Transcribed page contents
● ● ● ●

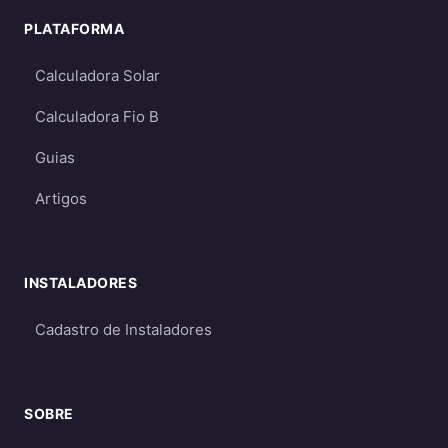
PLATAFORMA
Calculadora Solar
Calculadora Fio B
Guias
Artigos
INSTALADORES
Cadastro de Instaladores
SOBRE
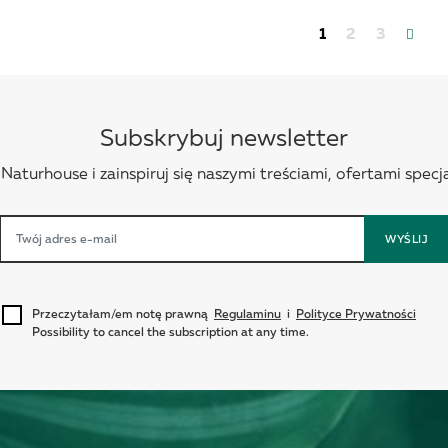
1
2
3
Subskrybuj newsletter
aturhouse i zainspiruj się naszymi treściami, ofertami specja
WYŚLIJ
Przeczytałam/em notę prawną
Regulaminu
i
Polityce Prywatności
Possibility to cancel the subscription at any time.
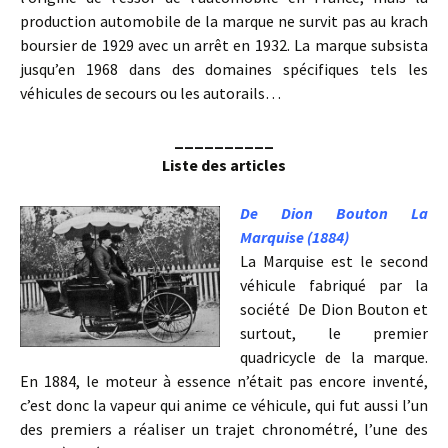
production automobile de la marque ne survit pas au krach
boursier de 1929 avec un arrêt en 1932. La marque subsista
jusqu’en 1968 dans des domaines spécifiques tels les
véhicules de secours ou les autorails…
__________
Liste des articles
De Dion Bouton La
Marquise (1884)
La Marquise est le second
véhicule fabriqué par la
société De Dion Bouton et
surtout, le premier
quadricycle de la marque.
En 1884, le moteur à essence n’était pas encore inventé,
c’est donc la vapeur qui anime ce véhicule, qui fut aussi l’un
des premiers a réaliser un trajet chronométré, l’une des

● ● ● ●

▸ **WORK INSTRUCTION**
A single number is the whole answer: the count of lines above that hold "Bouton".

▸ **EXERCISE OUTPUT**
2